■ ASSIGNED TASK
Reproduce the whole passage about the 1972 Thomas Eagleton affair word for word.

Top of SOURCE EXTRACT

In a Nutshell: A story about Thomas Eagleton on NPR reminds me of what I was doing in the summer of 1972, a bittersweet and melancholy summer that in some ways set the tone for the rest of my life.
I was just listening to a story on NPR’s On the Media about the Thomas Eagleton affair, during the presidential election campaign of 1972, when democratic candidate George McGovern chose Eagleton, a senator from Missouri, as his running mate without knowing that Eagleton had undergone electroshock therapy for depression on several occasions in the 1960s. When a tipster alerted both the media and the campaign, the campaign went public with the story; Eagleton of course withdrew from the race, and he was replaced on the ticket by Sargent Shriver. And, of course, the McGovern-Shriver ticket went down in a landslide reelection victory for President Richard M. Nixon and Vice-President Spiro T. Agnew. Reminiscences about the affair have been in the media this week as Mitt Romney prepares to announce his choice of vice-presidential running mate, and the media consensus seems to be that his main concern is to avoid any potential surprises in the current hyperactive media environment.

Bottom of SOURCE EXTRACT
Top of RECORDS PROVIDED

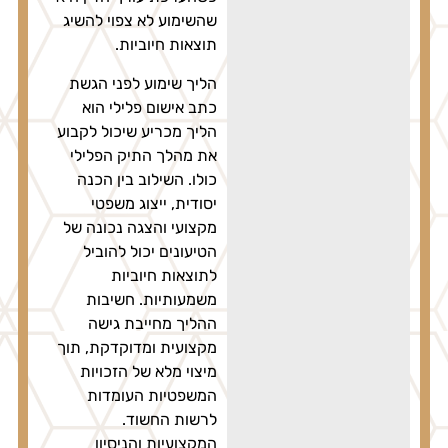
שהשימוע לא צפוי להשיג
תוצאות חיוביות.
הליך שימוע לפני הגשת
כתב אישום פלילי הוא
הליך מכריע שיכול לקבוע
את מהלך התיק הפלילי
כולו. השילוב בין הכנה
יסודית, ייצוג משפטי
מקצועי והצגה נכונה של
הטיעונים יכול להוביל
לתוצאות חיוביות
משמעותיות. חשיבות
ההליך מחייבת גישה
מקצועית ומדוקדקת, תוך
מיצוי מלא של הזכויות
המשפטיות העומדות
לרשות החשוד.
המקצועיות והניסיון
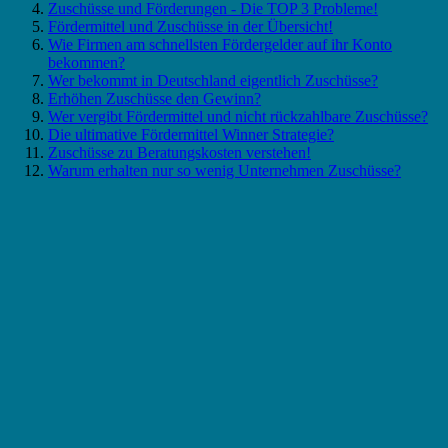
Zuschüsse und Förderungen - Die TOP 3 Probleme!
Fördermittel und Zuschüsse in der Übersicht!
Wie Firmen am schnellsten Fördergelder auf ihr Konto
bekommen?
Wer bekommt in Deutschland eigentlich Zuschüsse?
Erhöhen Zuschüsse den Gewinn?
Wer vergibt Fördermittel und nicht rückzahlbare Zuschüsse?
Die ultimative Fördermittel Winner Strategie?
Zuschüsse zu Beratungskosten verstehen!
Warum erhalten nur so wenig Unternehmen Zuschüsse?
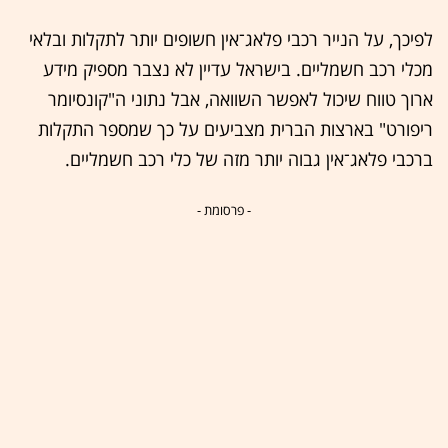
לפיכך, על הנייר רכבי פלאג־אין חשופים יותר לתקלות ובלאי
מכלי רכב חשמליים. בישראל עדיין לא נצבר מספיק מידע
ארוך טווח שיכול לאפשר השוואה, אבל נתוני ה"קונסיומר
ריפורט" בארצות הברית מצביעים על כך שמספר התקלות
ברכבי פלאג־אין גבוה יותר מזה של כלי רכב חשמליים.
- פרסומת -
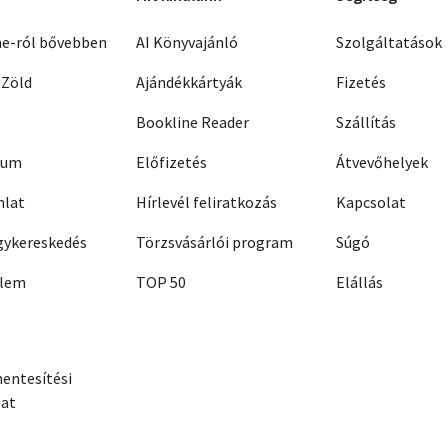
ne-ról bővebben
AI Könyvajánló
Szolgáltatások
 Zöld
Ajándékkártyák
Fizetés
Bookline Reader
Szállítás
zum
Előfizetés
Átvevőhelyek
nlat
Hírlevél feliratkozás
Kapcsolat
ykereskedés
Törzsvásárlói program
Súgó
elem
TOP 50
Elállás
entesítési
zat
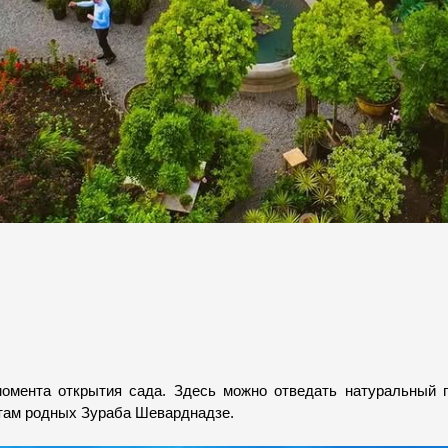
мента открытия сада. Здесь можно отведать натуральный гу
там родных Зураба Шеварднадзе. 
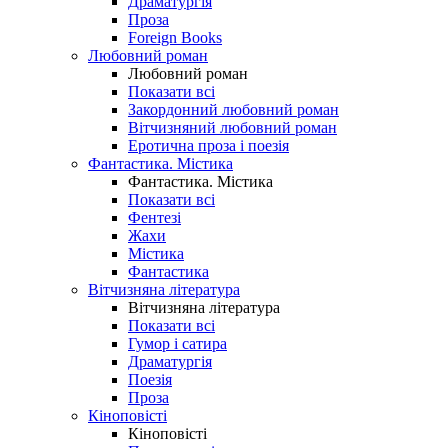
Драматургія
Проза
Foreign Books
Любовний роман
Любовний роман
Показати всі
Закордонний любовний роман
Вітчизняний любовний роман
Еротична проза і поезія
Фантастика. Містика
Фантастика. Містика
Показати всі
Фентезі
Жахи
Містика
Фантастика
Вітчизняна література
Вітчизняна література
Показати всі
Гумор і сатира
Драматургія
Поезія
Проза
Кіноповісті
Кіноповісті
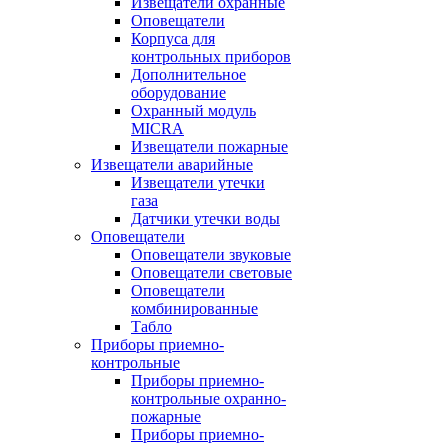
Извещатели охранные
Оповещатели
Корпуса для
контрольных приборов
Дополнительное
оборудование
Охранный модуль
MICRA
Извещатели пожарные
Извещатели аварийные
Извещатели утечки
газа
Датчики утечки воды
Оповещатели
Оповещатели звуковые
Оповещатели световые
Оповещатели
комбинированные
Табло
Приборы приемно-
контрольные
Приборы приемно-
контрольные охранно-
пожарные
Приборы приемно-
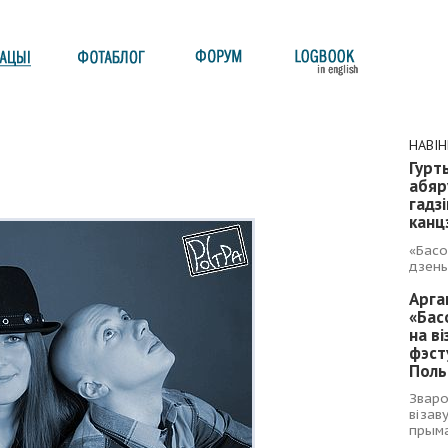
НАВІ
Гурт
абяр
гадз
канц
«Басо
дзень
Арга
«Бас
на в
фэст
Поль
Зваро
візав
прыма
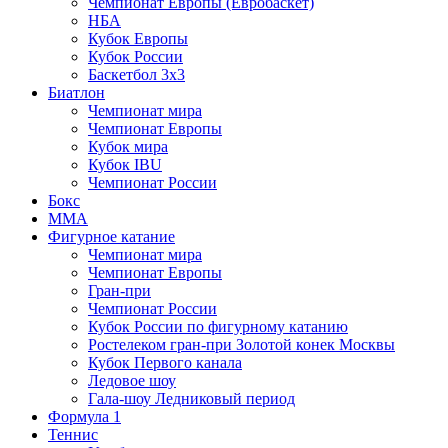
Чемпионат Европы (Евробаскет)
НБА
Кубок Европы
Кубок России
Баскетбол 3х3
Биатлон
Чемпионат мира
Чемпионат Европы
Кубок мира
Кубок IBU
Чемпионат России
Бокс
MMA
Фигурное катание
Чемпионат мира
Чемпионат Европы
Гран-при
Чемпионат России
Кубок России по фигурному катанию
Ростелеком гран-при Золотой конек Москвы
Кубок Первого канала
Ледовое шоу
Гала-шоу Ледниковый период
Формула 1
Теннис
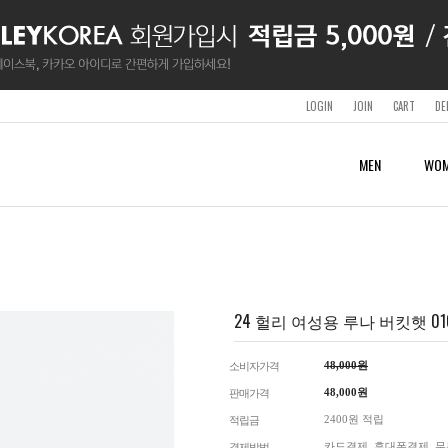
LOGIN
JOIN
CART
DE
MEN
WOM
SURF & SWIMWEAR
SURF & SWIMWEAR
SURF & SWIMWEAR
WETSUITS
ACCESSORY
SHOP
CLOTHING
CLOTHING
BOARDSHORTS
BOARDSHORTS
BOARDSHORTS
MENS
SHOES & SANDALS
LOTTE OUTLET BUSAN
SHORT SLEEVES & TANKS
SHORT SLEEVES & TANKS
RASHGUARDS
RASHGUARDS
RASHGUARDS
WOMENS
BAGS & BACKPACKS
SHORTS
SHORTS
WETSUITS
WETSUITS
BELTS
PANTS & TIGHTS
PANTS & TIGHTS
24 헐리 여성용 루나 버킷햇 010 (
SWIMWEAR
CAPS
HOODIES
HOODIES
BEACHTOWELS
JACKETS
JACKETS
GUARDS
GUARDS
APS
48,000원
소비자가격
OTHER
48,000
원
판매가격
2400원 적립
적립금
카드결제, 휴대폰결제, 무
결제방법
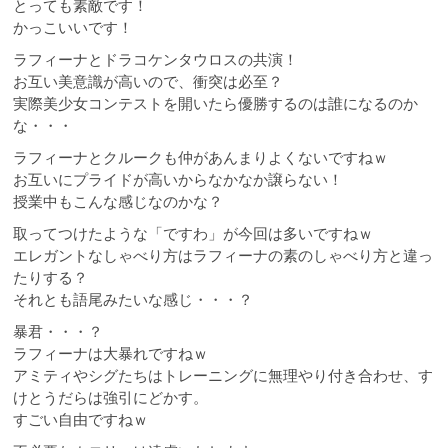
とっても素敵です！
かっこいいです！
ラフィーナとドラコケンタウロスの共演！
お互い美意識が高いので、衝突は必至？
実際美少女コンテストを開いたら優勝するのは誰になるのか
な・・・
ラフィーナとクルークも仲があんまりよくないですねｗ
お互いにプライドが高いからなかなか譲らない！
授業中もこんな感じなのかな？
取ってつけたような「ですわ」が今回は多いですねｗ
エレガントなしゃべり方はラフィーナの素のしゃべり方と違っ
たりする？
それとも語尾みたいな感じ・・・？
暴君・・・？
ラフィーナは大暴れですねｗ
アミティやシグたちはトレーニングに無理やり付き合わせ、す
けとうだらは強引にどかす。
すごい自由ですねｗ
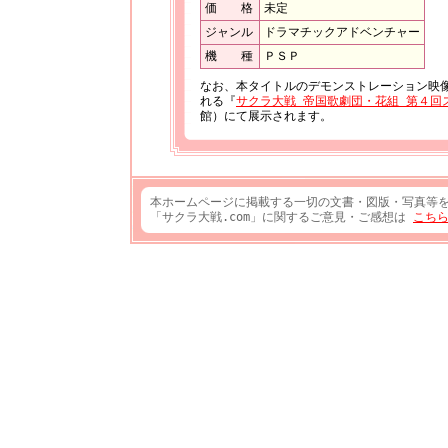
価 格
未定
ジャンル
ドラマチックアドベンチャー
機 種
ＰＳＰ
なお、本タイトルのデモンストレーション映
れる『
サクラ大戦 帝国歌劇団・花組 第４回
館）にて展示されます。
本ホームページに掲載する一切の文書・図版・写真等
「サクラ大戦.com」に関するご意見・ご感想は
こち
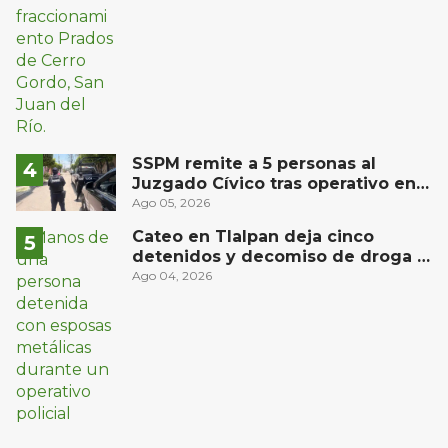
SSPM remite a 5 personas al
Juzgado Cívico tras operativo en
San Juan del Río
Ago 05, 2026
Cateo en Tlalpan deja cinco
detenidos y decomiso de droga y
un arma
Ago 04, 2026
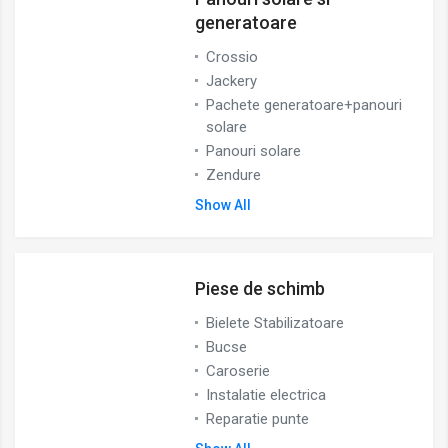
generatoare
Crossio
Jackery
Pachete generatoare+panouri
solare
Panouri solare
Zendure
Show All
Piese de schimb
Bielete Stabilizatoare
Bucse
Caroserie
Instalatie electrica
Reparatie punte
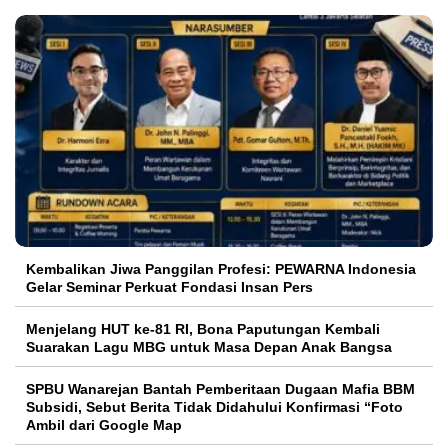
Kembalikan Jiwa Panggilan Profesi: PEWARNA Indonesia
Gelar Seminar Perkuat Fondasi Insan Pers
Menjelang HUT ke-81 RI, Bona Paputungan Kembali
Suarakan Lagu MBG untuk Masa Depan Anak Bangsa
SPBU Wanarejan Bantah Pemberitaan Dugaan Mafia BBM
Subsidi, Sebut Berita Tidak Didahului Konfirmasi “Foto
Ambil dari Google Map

Bottom of RECORDS PROVIDED

■ RESULT FOR THIS TASK
In a Nutshell: A story about Thomas Eagleton on NPR reminds me of what I was doing in the summer of 1972, a bittersweet and melancholy summer that in some ways set the tone for the rest of my life.
I was just listening to a story on NPR’s On the Media about the Thomas Eagleton affair, during the presidential election campaign of 1972, when democratic candidate George McGovern chose Eagleton, a senator from Missouri, as his running mate without knowing that Eagleton had undergone electroshock therapy for depression on several occasions in the 1960s. When a tipster alerted both the media and the campaign, the campaign went public with the story; Eagleton of course withdrew from the race, and he was replaced on the ticket by Sargent Shriver. And, of course, the McGovern-Shriver ticket went down in a landslide reelection victory for President Richard M. Nixon and Vice-President Spiro T. Agnew. Reminiscences about the affair have been in the media this week as Mitt Romney prepares to announce his choice of vice-presidential running mate, and the media consensus seems to be that his main concern is to avoid any potential surprises in the current hyperactive media environment.